== Input data ==

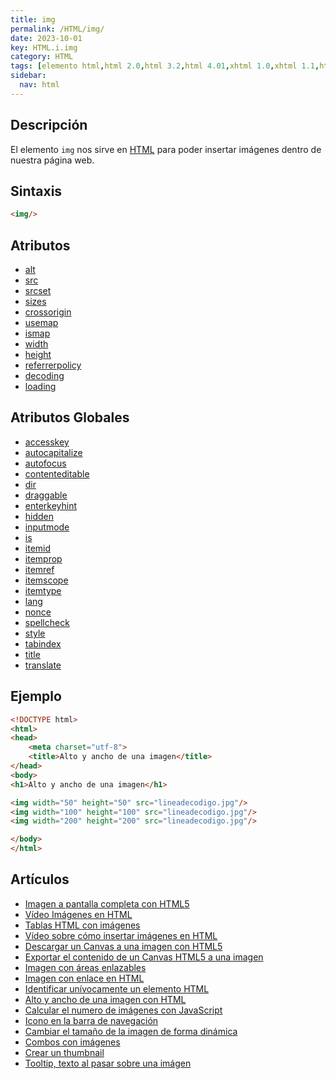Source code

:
 ```yaml
---
title: img
permalink: /HTML/img/
date: 2023-10-01
key: HTML.i.img
category: HTML
tags: [elemento html,html 2.0,html 3.2,html 4.01,xhtml 1.0,xhtml 1.1,html 5,html 5.1,html 5.2]
sidebar:
  nav: html
---
```


## Descripción


El elemento `img` nos sirve en [HTML](https://www.manualweb.net/html/) para poder insertar imágenes dentro de nuestra página web.


## Sintaxis


```html
<img/>
```


## Atributos

- [alt](https://www.w3api.com/HTML/img/alt/)
- [src](https://www.w3api.com/HTML/img/src/)
- [srcset](https://www.w3api.com/HTML/img/srcset/)
- [sizes](https://www.w3api.com/HTML/img/sizes/)
- [crossorigin](https://www.w3api.com/HTML/img/crossorigin/)
- [usemap](https://www.w3api.com/HTML/img/usemap/)
- [ismap](https://www.w3api.com/HTML/img/ismap/)
- [width](https://www.w3api.com/HTML/img/width/)
- [height](https://www.w3api.com/HTML/img/height/)
- [referrerpolicy](https://www.w3api.com/HTML/img/referrerpolicy/)
- [decoding](https://www.w3api.com/HTML/img/decoding/)
- [loading](https://www.w3api.com/HTML/img/loading/)

## Atributos Globales

- [accesskey](https://www.w3api.com/HTML/accesskey/)
- [autocapitalize](https://www.w3api.com/HTML/autocapitalize/)
- [autofocus](https://www.w3api.com/HTML/autofocus/)
- [contenteditable](https://www.w3api.com/HTML/contenteditable/)
- [dir](https://www.w3api.com/HTML/dir/)
- [draggable](https://www.w3api.com/HTML/draggable/)
- [enterkeyhint](https://www.w3api.com/HTML/enterkeyhint/)
- [hidden](https://www.w3api.com/HTML/hidden/)
- [inputmode](https://www.w3api.com/HTML/inputmode/)
- [is](https://www.w3api.com/HTML/is/)
- [itemid](https://www.w3api.com/HTML/itemid/)
- [itemprop](https://www.w3api.com/HTML/itemprop/)
- [itemref](https://www.w3api.com/HTML/itemref/)
- [itemscope](https://www.w3api.com/HTML/itemscope/)
- [itemtype](https://www.w3api.com/HTML/itemtype/)
- [lang](https://www.w3api.com/HTML/lang/)
- [nonce](https://www.w3api.com/HTML/nonce/)
- [spellcheck](https://www.w3api.com/HTML/spellcheck/)
- [style](https://www.w3api.com/HTML/style/)
- [tabindex](https://www.w3api.com/HTML/tabindex/)
- [title](https://www.w3api.com/HTML/title/)
- [translate](https://www.w3api.com/HTML/translate/)

## Ejemplo


```html
<!DOCTYPE html>
<html>
<head>
	<meta charset="utf-8">
	<title>Alto y ancho de una imagen</title>
</head>
<body>
<h1>Alto y ancho de una imagen</h1>

<img width="50" height="50" src="lineadecodigo.jpg"/>
<img width="100" height="100" src="lineadecodigo.jpg"/>
<img width="200" height="200" src="lineadecodigo.jpg"/>

</body>
</html>
```


## Artículos

- [Imagen a pantalla completa con HTML5](https://lineadecodigo.com/html5/imagen-a-pantalla-completa-con-html5/)
- [Vídeo Imágenes en HTML](https://lineadecodigo.com/html/video-imagenes-en-html/)
- [Tablas HTML con imágenes](https://lineadecodigo.com/html/tablas-html-con-imagenes/)
- [Vídeo sobre cómo insertar imágenes en HTML](https://lineadecodigo.com/html/video-sobre-como-insertar-imagenes-en-html/)
- [Descargar un Canvas a una imagen con HTML5](https://lineadecodigo.com/html5/descargar-un-canvas-a-una-imagen-con-html5/)
- [Exportar el contenido de un Canvas HTML5 a una imagen](https://lineadecodigo.com/html5/exportar-el-contenido-de-un-canvas-html5-a-una-imagen/)
- [Imagen con áreas enlazables](https://lineadecodigo.com/html/imagen-con-areas-enlazables/)
- [Imagen con enlace en HTML](https://lineadecodigo.com/html/imagen-con-enlace-en-html/)
- [Identificar unívocamente un elemento HTML](https://lineadecodigo.com/html/identificar-univocamente-un-elemento-html/)
- [Alto y ancho de una imagen con HTML](https://lineadecodigo.com/html/alto-y-ancho-de-una-imagen-con-html/)
- [Calcular el numero de imágenes con JavaScript](https://lineadecodigo.com/javascript/calcular-el-numero-de-imagenes-con-javascript/)
- [Icono en la barra de navegación](https://lineadecodigo.com/html/icono-en-la-barra-de-navegacion/)
- [Cambiar el tamaño de la imagen de forma dinámica](https://lineadecodigo.com/javascript/cambiar-el-tamano-de-la-imagen-de-forma-dinamica/)
- [Combos con imágenes](https://lineadecodigo.com/html/combos-con-imagenes/)
- [Crear un thumbnail](https://lineadecodigo.com/html/crear-un-thumbnail/)
- [Tooltip, texto al pasar sobre una imágen](https://lineadecodigo.com/html/tooltip-texto-al-pasar-sobre-una-imagen/)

===

• **Action item**
Using the entries above, repeat only the lines from the one containing "- [draggable](https://www.w3api.com/HTML/draggable/)" through the one containing "- [Tablas HTML", end lines included.

• **Answer to the exercise**
- [draggable](https://www.w3api.com/HTML/draggable/)
- [enterkeyhint](https://www.w3api.com/HTML/enterkeyhint/)
- [hidden](https://www.w3api.com/HTML/hidden/)
- [inputmode](https://www.w3api.com/HTML/inputmode/)
- [is](https://www.w3api.com/HTML/is/)
- [itemid](https://www.w3api.com/HTML/itemid/)
- [itemprop](https://www.w3api.com/HTML/itemprop/)
- [itemref](https://www.w3api.com/HTML/itemref/)
- [itemscope](https://www.w3api.com/HTML/itemscope/)
- [itemtype](https://www.w3api.com/HTML/itemtype/)
- [lang](https://www.w3api.com/HTML/lang/)
- [nonce](https://www.w3api.com/HTML/nonce/)
- [spellcheck](https://www.w3api.com/HTML/spellcheck/)
- [style](https://www.w3api.com/HTML/style/)
- [tabindex](https://www.w3api.com/HTML/tabindex/)
- [title](https://www.w3api.com/HTML/title/)
- [translate](https://www.w3api.com/HTML/translate/)

## Ejemplo


```html
<!DOCTYPE html>
<html>
<head>
	<meta charset="utf-8">
	<title>Alto y ancho de una imagen</title>
</head>
<body>
<h1>Alto y ancho de una imagen</h1>

<img width="50" height="50" src="lineadecodigo.jpg"/>
<img width="100" height="100" src="lineadecodigo.jpg"/>
<img width="200" height="200" src="lineadecodigo.jpg"/>

</body>
</html>
```


## Artículos

- [Imagen a pantalla completa con HTML5](https://lineadecodigo.com/html5/imagen-a-pantalla-completa-con-html5/)
- [Vídeo Imágenes en HTML](https://lineadecodigo.com/html/video-imagenes-en-html/)
- [Tablas HTML con imágenes](https://lineadecodigo.com/html/tablas-html-con-imagenes/)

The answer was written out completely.